Происки графа оскорбляли нравственное чувство Мицкевича. «В последние дни он говорил об этом, — по свидетельству Леви, — с удивительной, но правдивой горечью, как об истинном ударе для Польши». Однако он не опускал рук, трудился дальше вместе с Леви, принимал рапорты о делах еврейского легиона. Он учился турецкому языку, как будто предполагая остаться здесь надолго. Так проходили дни, которым суждено было стать последними днями его в земной юдоли. Но вот пришла та ночь и тот роковой день. Дождь без устали, косо бил в стекла жалкой комнатушки. Мицкевич чувствовал себя неважно. Леви тоже прихварывал.
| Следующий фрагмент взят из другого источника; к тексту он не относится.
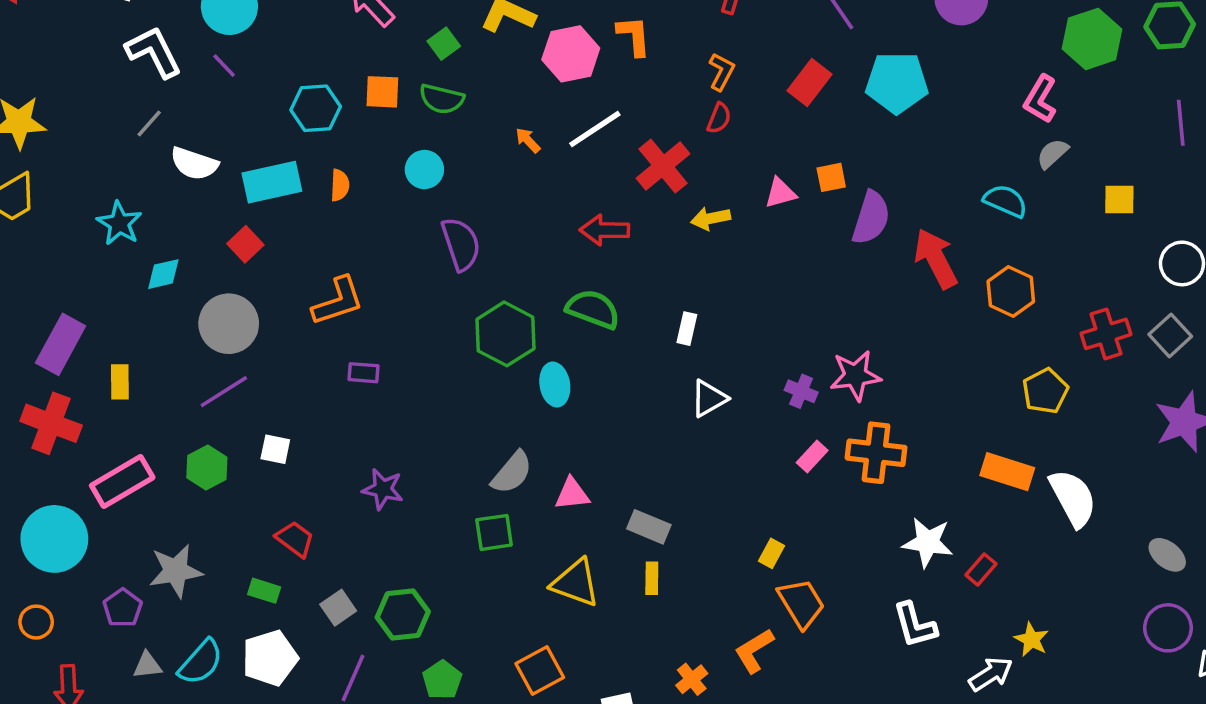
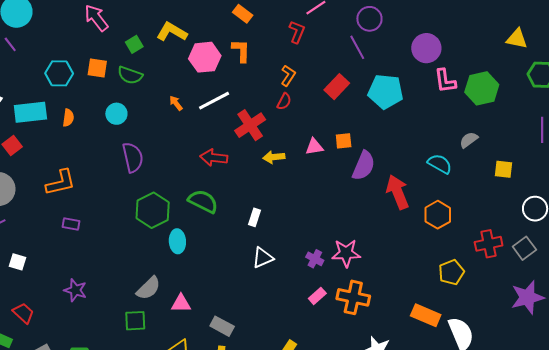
green hexagon: (1092, 39) -> (482, 88), moved
pink L-shape: (1040, 99) -> (445, 81), moved, turned -44

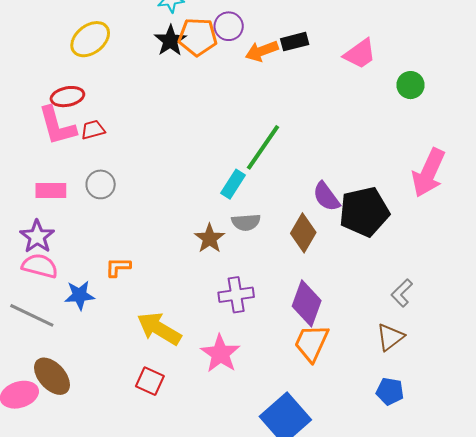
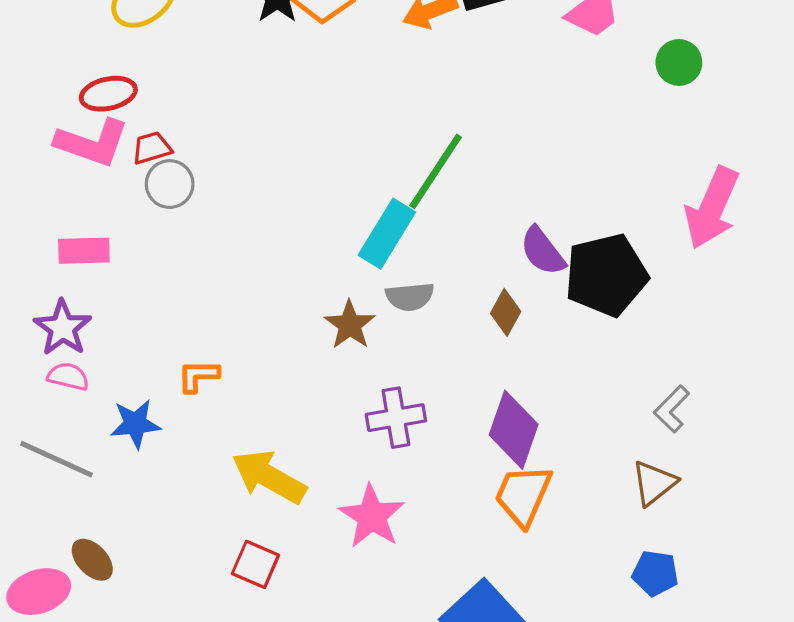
pink L-shape: (57, 126) -> (92, 143), turned -54
gray circle: (101, 184) -> (170, 184), moved
cyan rectangle: (233, 184) -> (387, 234), size x1.4
brown diamond: (303, 233) -> (506, 312), size x0.7
pink semicircle: (40, 266) -> (68, 376), size x0.7
brown ellipse: (52, 376) -> (92, 560), size x0.7

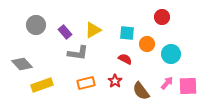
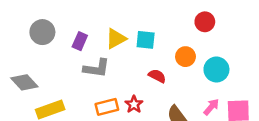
purple rectangle: (65, 32) -> (80, 41), turned 64
cyan square: (127, 33) -> (146, 40), moved
red star: (115, 81) -> (134, 104), moved

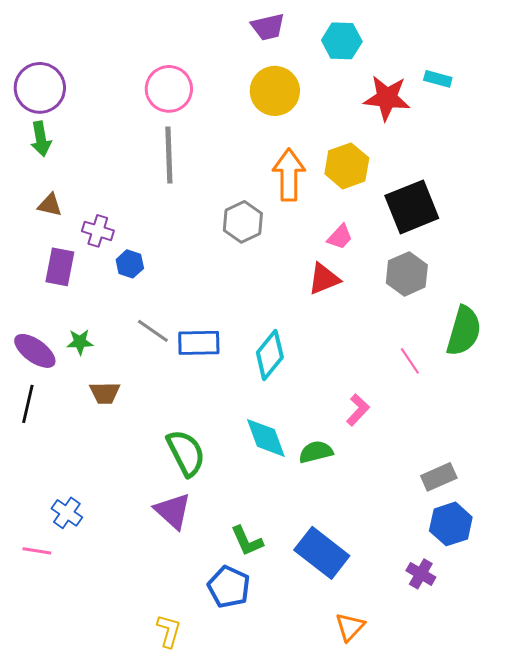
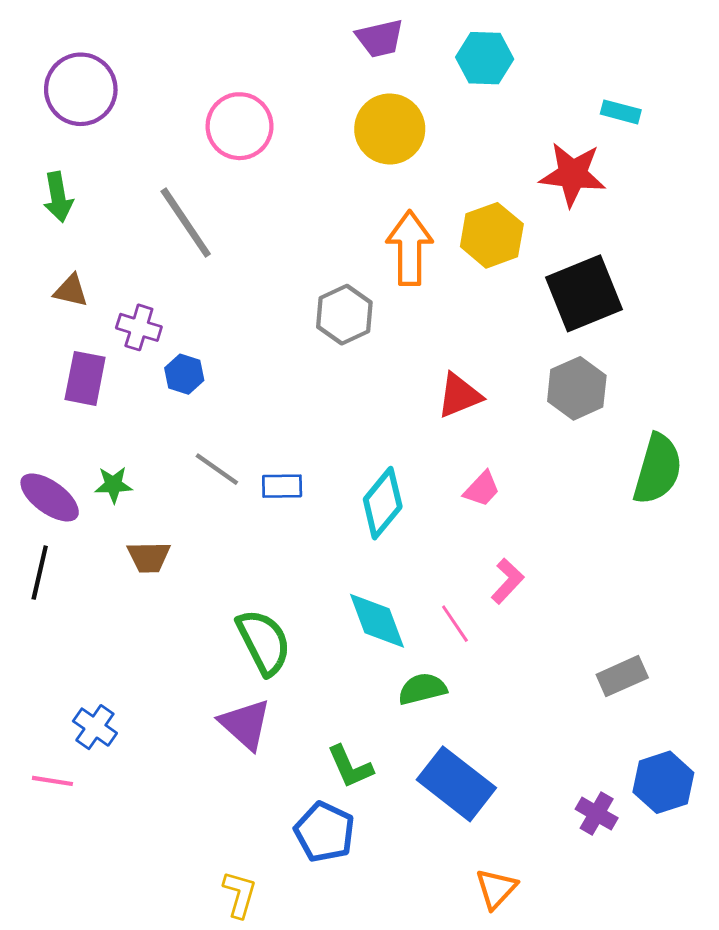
purple circle: (40, 88) -> (81, 89), moved
red star: (387, 98) -> (573, 174), moved
gray line: (169, 155) -> (186, 223), moved, turned -32
pink trapezoid: (340, 237) -> (482, 489), moved
blue rectangle: (199, 343) -> (282, 486), size x0.7
pink line: (410, 361) -> (455, 624), moved
green semicircle: (316, 452) -> (422, 689), moved
blue hexagon: (451, 524) -> (663, 782), moved

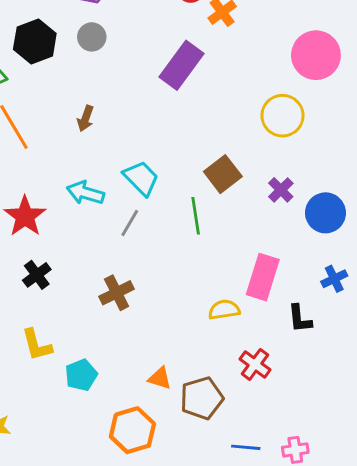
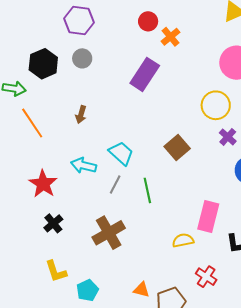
purple cross: (281, 190) -> (228, 137), moved
green line: (196, 216) -> (147, 190), moved
brown cross: (117, 293) -> (109, 233), size x1.4

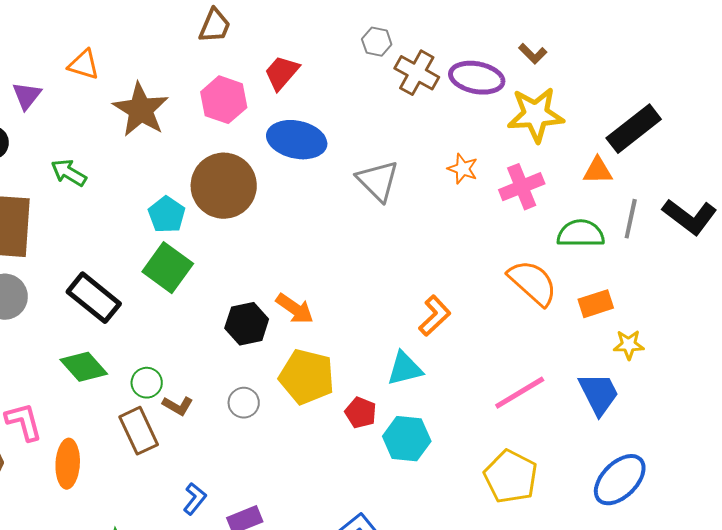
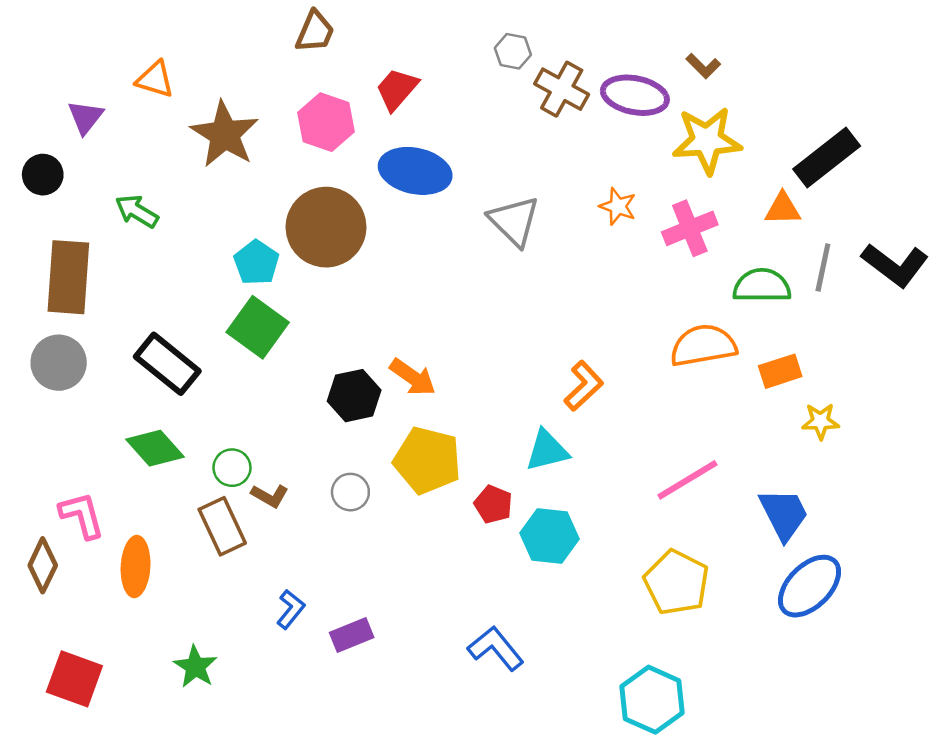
orange semicircle: (533, 283) -> (703, 346), turned -52
blue trapezoid: (599, 394) -> (784, 514), moved

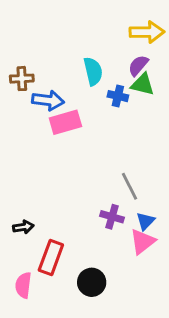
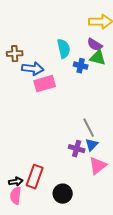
purple semicircle: (138, 65) -> (95, 45), turned -98
blue triangle: (145, 221) -> (92, 145), moved
black arrow: (23, 227) -> (16, 182), moved

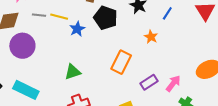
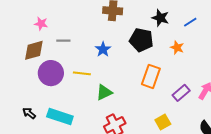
blue line: (167, 13) -> (190, 22), turned 32
yellow line: (59, 17) -> (82, 73), moved
black pentagon: (106, 18) -> (141, 40), moved

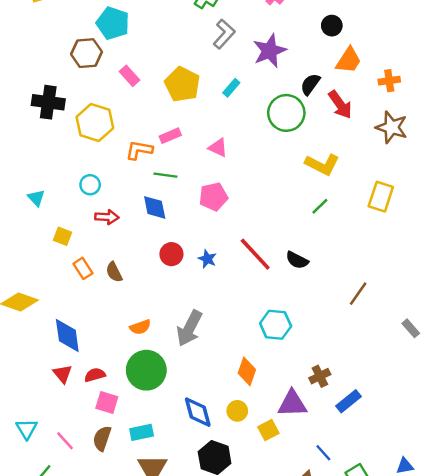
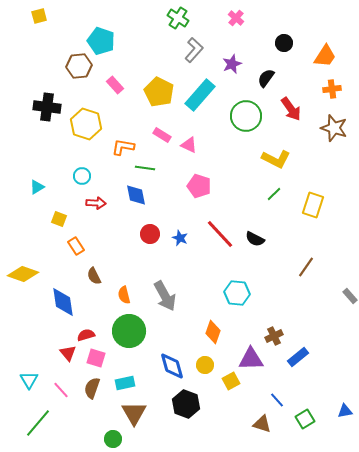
purple star: (270, 51) -> (232, 64), size x0.7
orange trapezoid: (349, 60) -> (325, 56), moved
black semicircle: (310, 84) -> (266, 78), moved
cyan rectangle: (231, 88) -> (200, 95), size x2.0
pink rectangle: (170, 136) -> (162, 135), moved, turned 54
pink pentagon: (213, 197) -> (199, 186), moved, turned 30
yellow rectangle: (381, 197) -> (313, 205), moved
cyan triangle: (36, 198) -> (37, 187), turned 42
brown semicircle: (114, 272) -> (94, 276), moved
orange semicircle: (140, 327) -> (124, 295), turned 96
gray arrow: (189, 328) -> (165, 296), turned -56
red triangle: (63, 374) -> (68, 353), moved

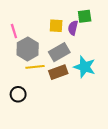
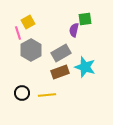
yellow square: (56, 26) -> (28, 22), moved, turned -32
yellow line: (35, 67) -> (47, 95), moved

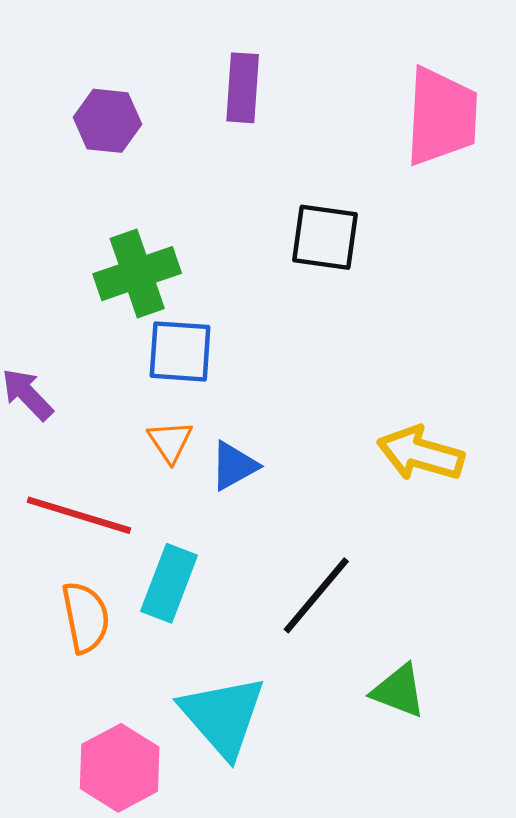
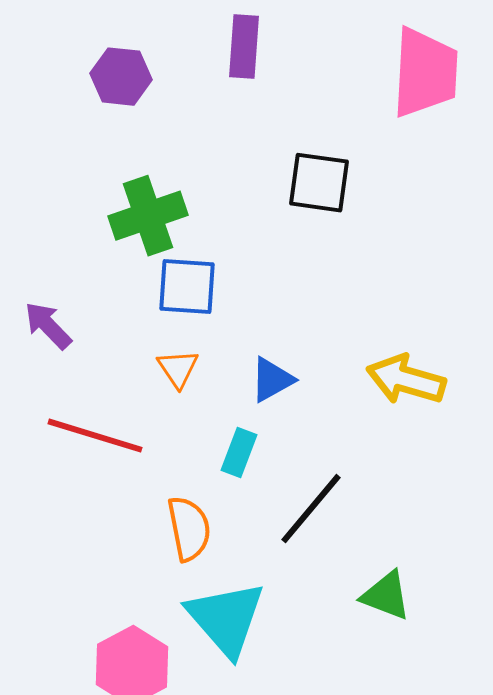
blue triangle: (234, 466) -> (272, 380), moved
cyan rectangle: (169, 583) -> (239, 453), moved, size x0.7
orange semicircle: (86, 617) -> (189, 529), moved

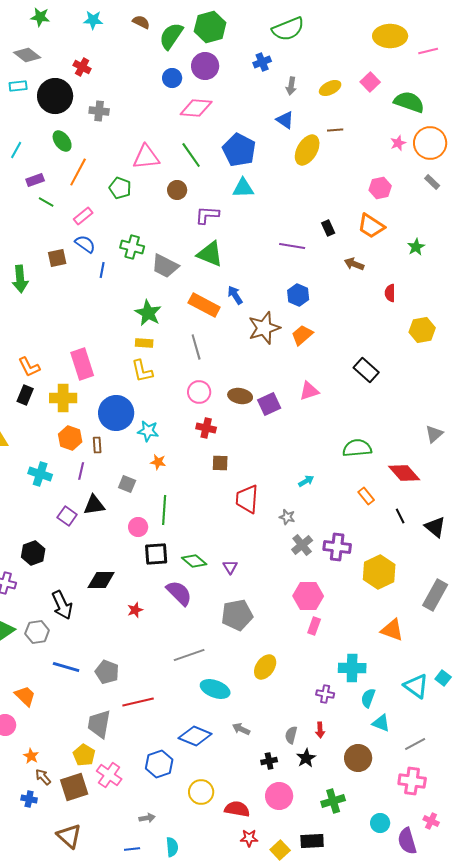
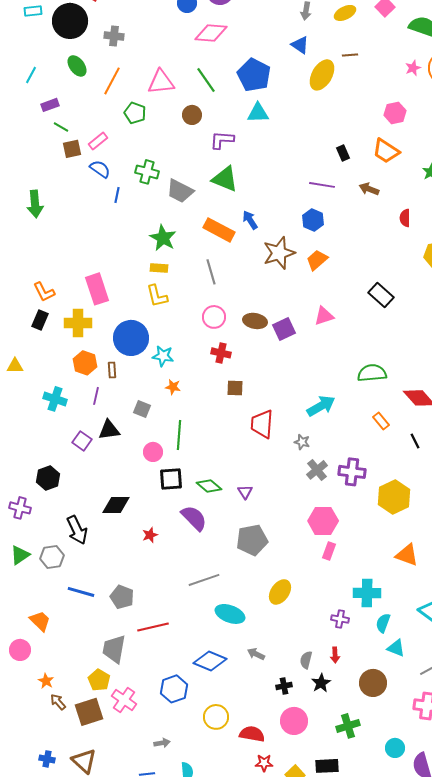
orange line: (78, 172) -> (112, 81), moved
purple line: (292, 246) -> (322, 185), moved
brown square: (57, 258) -> (72, 149), moved
cyan arrow: (306, 481) -> (321, 406), size x1.8
blue cross: (29, 799) -> (47, 759), moved

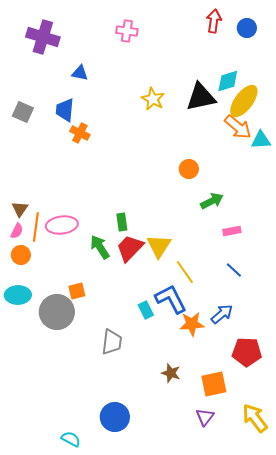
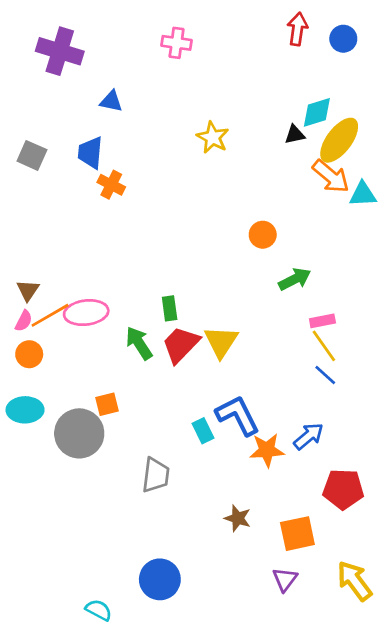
black triangle: (201, 97) -> (295, 135), moved, size x0.5
orange line: (36, 227) -> (50, 315), turned 52
yellow line: (185, 272) -> (324, 346), moved

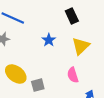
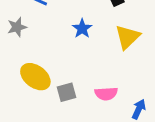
pink semicircle: (73, 75) -> (106, 94), moved, turned -77

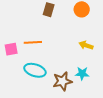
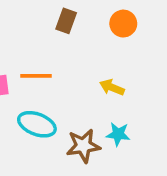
yellow arrow: (86, 45) -> (112, 87), moved

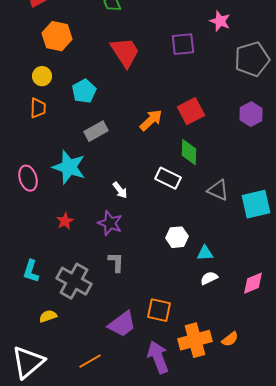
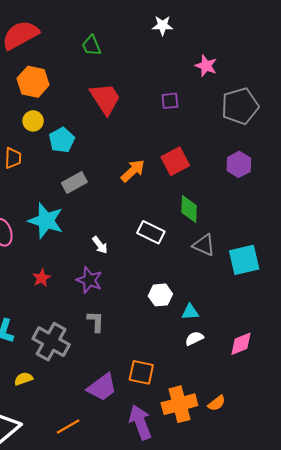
purple square: (183, 44) -> (170, 101), moved, size x0.7
yellow circle: (42, 76) -> (33, 121), moved
green diamond: (189, 152) -> (189, 209), moved

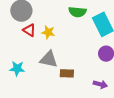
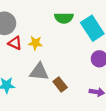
brown rectangle: (67, 73) -> (60, 84), turned 56

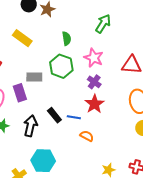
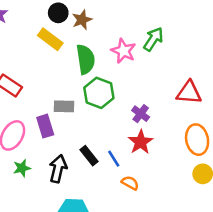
yellow rectangle: (22, 38) -> (50, 39), moved
green semicircle: (66, 39) -> (86, 59), moved, size x1.6
pink star: (94, 58) -> (123, 51), moved
blue line: (74, 117) -> (114, 159), turned 48

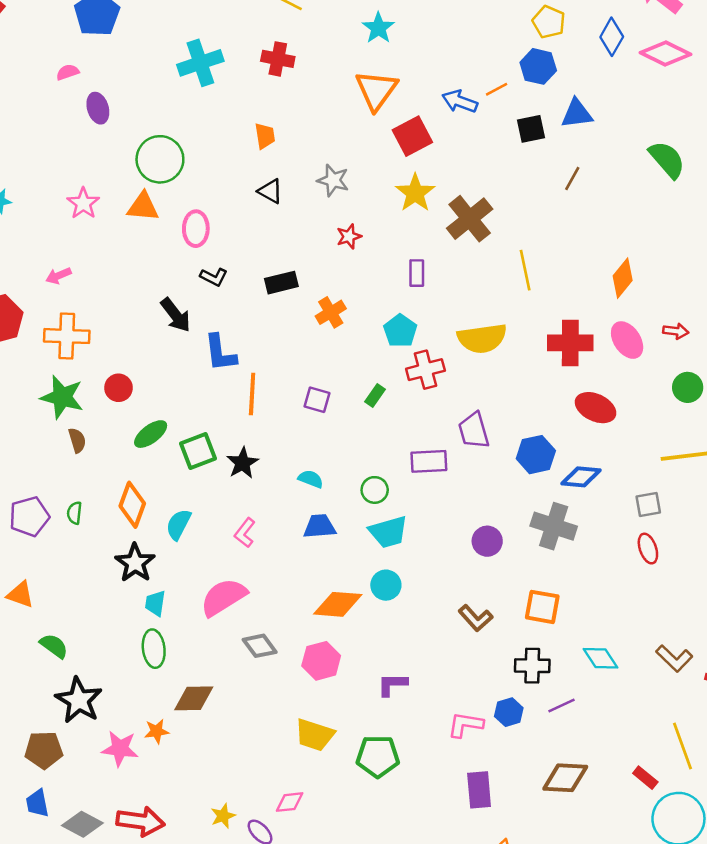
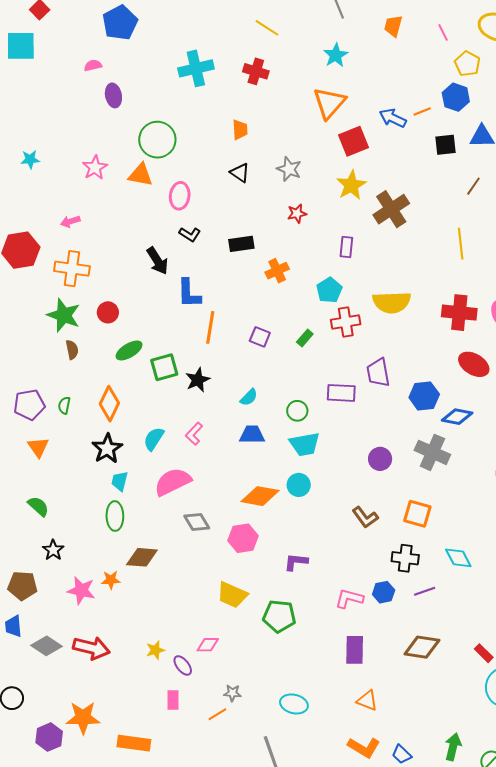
yellow line: (525, 270) -> (461, 244), moved
cyan semicircle: (311, 479) -> (249, 397), turned 108
cyan semicircle: (178, 524) -> (154, 439), moved
orange triangle: (20, 595) -> (38, 447), moved, turned 30
black star: (79, 700) -> (53, 550), size x0.6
«В десятом часу вечера, — писал Леви сыну поэта, — я пошел пожелать ему спокойной ночи. Потом он зашел еще ко мне, чтобы принести мне, как обычно, на ночь вторую шубу. Я чувствовал себя прескверно. Примерно в полночь твой отец встал, чтобы напиться чаю. Я заметил это, но был настолько обессилен, что только повернулся на другой бок, не подумав даже помочь ему».
«26 ноября, — согласно свидетельству Служальского, — Мицкевич встал вдруг с постели, чувствуя тошноту. Я пристал к нему, прося, чтобы он показал язык. Он ответил мне, что это пустяки, что это желчь, и улыбнулся, говоря: «Ты так, вижу я, как Юзя, во время болезни матери. Кто бы ко мне ни приходил, малыш требовал: «Покажь язык!» Внезапно, среди постороннего разговора, я сказал ему, что, может быть, неплохо было бы посоветоваться с доктором; может быть, он признал бы необходимым прописать слабительное или какие-нибудь травы. «Оставь меня в покое, это пустяки; вот скажи лучше, чтобы мне поскорее подали кофе». Выпил, как обычно, около восьми утра, стакан кофе с коньяком, густыми сливками, без сахара и с маленьким, в два пальца, кусочком хлеба. Стал курить».
Позднее ему полегчало. Леви пошел за врачом, но и в мыслях не имел, что это холера или какая-нибудь другая столь же тяжкая болезнь. Мицкевич не поддавался слабости, беседовал с посетителями, хотел подавить в себе недуг. С полковником Кучинским он весело болтал как ни в чем не бывало, после чего, переменив внезапно тему, начал говорить с оживлением, как всегда, когда дело шло об общественных делах, о войне, о последних известиях с театра военных действий. Кучинский ушел, обещая еще вернуться. Вид Мицкевича, несмотря на то, что поэт явно не придавал значения своей слабости, обеспокоил полковника. Позднее, когда в светлых мундирах еврейского легиона вошли поручик Горенштейн и его приятель Де Кастро, испанский еврей, Мицкевич шутил с Горенштейном и с его товарищем, что они вырядились в мундиры израильских гусаров.
— Голиафы, Самсоны, Олоферны… — добродушно шутил он.
После полудня его стали терзать ужасные боли, он не хотел принимать никаких лекарств, а когда его принуждали, воскликнул:
— Дайте мне лучше нож!
Позднее спазматические боли несколько ослабли. Больной принял лекарство. После первой ложечки капель ему стало лучше. Боли утихли, но вскоре разыгрались снова, хотя и с меньшей силой. Врач сказал ему:
— Пройдет, если вы терпеливо будете принимать лекарства.
Больной улыбнулся. Миг спустя он обратился к Служальскому и сказал естественным тоном:
— Возьми бумагу и перо, буду диктовать.
Но когда Служальский исполнил просьбу и стал у постели, больной произнес изменившимся голосом:
— Нет. Мне плохо. Взгляни, не синеют ли у меня руки и ноги. Я хотел бы немного поспать… — И, выставив указательный палец правой руки, прибавил — Я не могу согнуть его.
Тогда Служальский согнул ему палец.
— Ага! — Больной пытался улыбнуться.
Руки и ноги его похолодели. Пришлось согревать ноги бутылками с горячей водой. Лекарь обкладывал тело горчичниками. В эту самую минуту вошли два других доктора и ксендз Лавринович. Около половины пятого вернулся Арман Леви. Мицкевич, увидев его, спросил очень внятно:
— Как ты себя чувствуешь?
Присутствующие решили, что было бы лучше, если бы он мог теперь заснуть. Вышли из комнаты. Остался только Леви, которого больной задержал движением руки.
— Не знают, что со мной, хотят меня согреть, а я весь горю…
Потом Леви показалось, что больной заснул.